Exercise brief:
What you return should match every record exactly, with the images removed.

Task input:
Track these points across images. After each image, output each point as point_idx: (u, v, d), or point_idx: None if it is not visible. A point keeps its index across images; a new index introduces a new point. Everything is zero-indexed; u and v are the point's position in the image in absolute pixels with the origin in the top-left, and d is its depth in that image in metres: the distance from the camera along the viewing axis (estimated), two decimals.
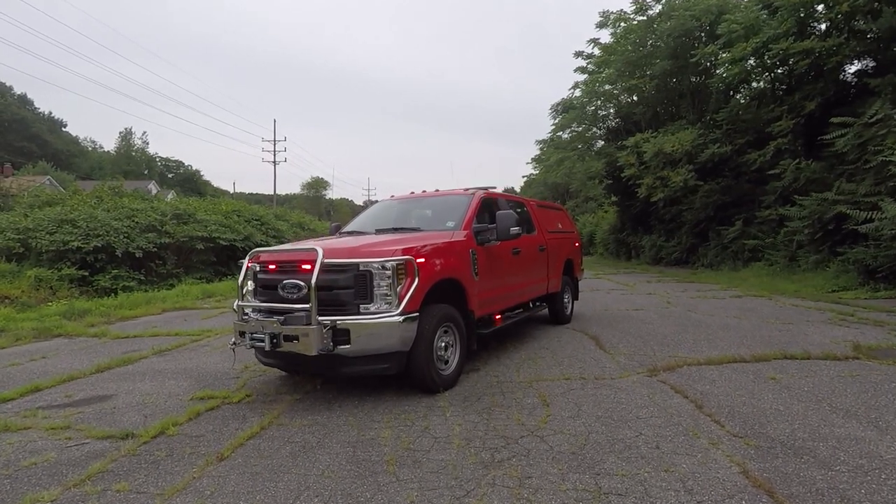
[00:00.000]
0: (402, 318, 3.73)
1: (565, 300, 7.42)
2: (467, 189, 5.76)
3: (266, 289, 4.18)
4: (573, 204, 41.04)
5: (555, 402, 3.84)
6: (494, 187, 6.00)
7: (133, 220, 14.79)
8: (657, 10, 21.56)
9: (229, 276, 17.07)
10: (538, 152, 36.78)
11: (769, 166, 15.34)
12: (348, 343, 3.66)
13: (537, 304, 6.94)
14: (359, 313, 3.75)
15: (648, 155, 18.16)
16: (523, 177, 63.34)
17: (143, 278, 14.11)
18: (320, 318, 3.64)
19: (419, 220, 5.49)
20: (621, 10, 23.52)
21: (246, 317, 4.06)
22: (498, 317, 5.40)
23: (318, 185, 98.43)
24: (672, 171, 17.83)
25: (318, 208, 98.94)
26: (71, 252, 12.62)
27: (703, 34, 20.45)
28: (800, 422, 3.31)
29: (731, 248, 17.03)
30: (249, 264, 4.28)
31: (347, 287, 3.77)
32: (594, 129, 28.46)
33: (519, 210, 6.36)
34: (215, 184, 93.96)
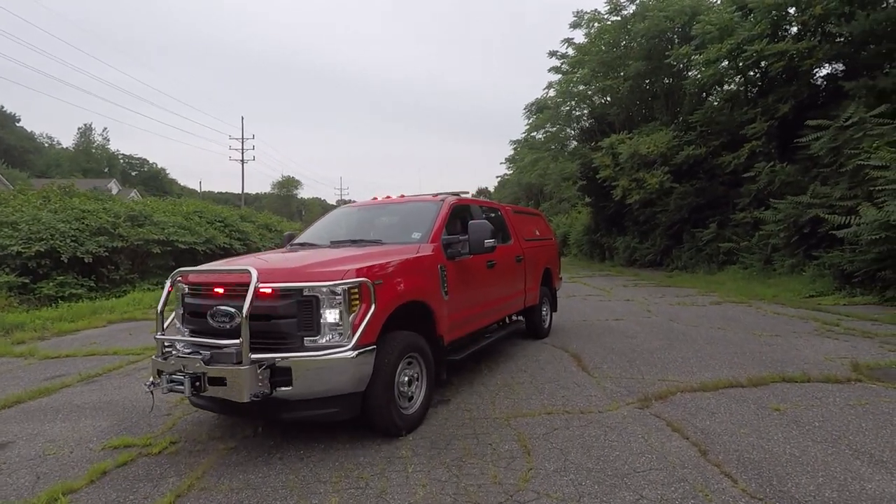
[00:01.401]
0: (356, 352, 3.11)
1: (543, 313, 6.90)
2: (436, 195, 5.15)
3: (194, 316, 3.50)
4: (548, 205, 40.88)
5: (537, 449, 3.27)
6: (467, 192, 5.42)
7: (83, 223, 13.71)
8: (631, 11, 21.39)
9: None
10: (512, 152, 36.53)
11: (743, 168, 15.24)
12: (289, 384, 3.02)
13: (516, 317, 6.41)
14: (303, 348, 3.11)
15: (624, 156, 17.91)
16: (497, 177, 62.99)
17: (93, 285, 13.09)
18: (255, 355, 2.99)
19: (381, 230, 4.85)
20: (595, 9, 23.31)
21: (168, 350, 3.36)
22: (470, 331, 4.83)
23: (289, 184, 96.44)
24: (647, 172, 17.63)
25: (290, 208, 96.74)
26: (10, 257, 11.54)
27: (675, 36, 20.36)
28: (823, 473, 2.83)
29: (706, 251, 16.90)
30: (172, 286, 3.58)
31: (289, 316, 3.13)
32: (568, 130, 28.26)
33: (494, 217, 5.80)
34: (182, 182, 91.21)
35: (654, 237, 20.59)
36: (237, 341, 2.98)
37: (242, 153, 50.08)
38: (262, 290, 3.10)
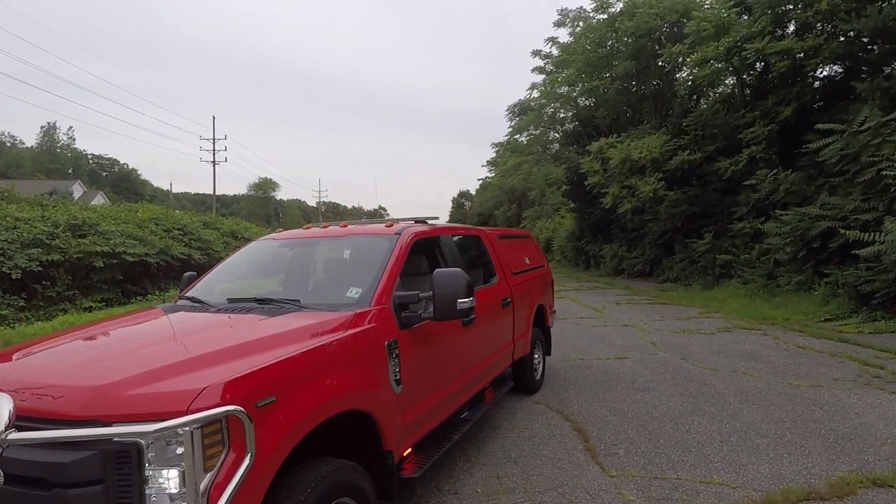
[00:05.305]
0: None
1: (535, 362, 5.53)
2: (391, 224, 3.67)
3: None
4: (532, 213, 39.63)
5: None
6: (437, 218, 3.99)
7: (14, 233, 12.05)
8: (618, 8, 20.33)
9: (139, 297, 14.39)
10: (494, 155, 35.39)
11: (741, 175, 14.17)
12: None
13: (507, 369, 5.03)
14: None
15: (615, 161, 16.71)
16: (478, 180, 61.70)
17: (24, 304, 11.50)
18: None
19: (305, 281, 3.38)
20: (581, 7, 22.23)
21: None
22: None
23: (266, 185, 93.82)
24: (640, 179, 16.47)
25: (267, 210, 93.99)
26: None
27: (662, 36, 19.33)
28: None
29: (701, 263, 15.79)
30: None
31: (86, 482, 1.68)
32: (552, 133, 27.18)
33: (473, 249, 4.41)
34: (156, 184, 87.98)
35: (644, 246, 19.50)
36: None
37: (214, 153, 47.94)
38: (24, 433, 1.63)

The answer:
Track these points across images. After each image, output each point as point_idx: (u, v, d), or point_idx: None if it is not visible. A point keeps its index across images; a new index introduces a new point. Everything is zero-indexed; u and v are the point's position in the image in absolute pixels with the origin in the top-left, and d is its depth in that image in metres: the distance from the camera along the viewing axis (estimated), two decimals.
[00:00.000]
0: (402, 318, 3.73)
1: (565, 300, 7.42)
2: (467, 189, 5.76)
3: (266, 289, 4.18)
4: (573, 204, 41.04)
5: (555, 402, 3.84)
6: (494, 187, 6.00)
7: (133, 220, 14.79)
8: (657, 10, 21.56)
9: (229, 276, 17.07)
10: (538, 152, 36.78)
11: (769, 166, 15.34)
12: (348, 343, 3.66)
13: (537, 304, 6.94)
14: (359, 313, 3.75)
15: (648, 155, 18.16)
16: (523, 177, 63.34)
17: (143, 278, 14.11)
18: (320, 318, 3.64)
19: (419, 220, 5.49)
20: (621, 10, 23.52)
21: (246, 317, 4.06)
22: (498, 317, 5.40)
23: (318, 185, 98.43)
24: (672, 171, 17.83)
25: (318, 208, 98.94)
26: (71, 252, 12.62)
27: (703, 34, 20.45)
28: (800, 422, 3.31)
29: (731, 248, 17.03)
30: (249, 264, 4.28)
31: (347, 287, 3.77)
32: (594, 129, 28.46)
33: (519, 210, 6.36)
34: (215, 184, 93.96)
[00:01.401]
0: (356, 352, 3.11)
1: (543, 313, 6.90)
2: (436, 195, 5.15)
3: (194, 316, 3.50)
4: (548, 205, 40.88)
5: (537, 449, 3.27)
6: (467, 192, 5.42)
7: (83, 223, 13.71)
8: (631, 11, 21.39)
9: None
10: (512, 152, 36.53)
11: (743, 168, 15.24)
12: (289, 384, 3.02)
13: (516, 317, 6.41)
14: (303, 348, 3.11)
15: (624, 156, 17.91)
16: (497, 177, 62.99)
17: (93, 285, 13.09)
18: (255, 355, 2.99)
19: (381, 230, 4.85)
20: (595, 9, 23.31)
21: (168, 350, 3.36)
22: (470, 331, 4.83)
23: (289, 184, 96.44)
24: (647, 172, 17.63)
25: (290, 208, 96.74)
26: (10, 257, 11.54)
27: (675, 36, 20.36)
28: (823, 473, 2.83)
29: (706, 251, 16.90)
30: (172, 286, 3.58)
31: (289, 316, 3.13)
32: (568, 130, 28.26)
33: (494, 217, 5.80)
34: (182, 182, 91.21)
35: (654, 237, 20.59)
36: (237, 341, 2.98)
37: (242, 153, 50.08)
38: (262, 290, 3.10)
[00:05.305]
0: None
1: (535, 362, 5.53)
2: (391, 224, 3.67)
3: None
4: (532, 213, 39.63)
5: None
6: (437, 218, 3.99)
7: (14, 233, 12.05)
8: (618, 8, 20.33)
9: (139, 297, 14.39)
10: (494, 155, 35.39)
11: (741, 175, 14.17)
12: None
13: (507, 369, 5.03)
14: None
15: (615, 161, 16.71)
16: (478, 180, 61.70)
17: (24, 304, 11.50)
18: None
19: (305, 281, 3.38)
20: (581, 7, 22.23)
21: None
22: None
23: (266, 185, 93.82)
24: (640, 179, 16.47)
25: (267, 210, 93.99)
26: None
27: (662, 36, 19.33)
28: None
29: (701, 263, 15.79)
30: None
31: (86, 482, 1.68)
32: (552, 133, 27.18)
33: (473, 249, 4.41)
34: (156, 184, 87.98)
35: (644, 246, 19.50)
36: None
37: (214, 153, 47.94)
38: (24, 433, 1.63)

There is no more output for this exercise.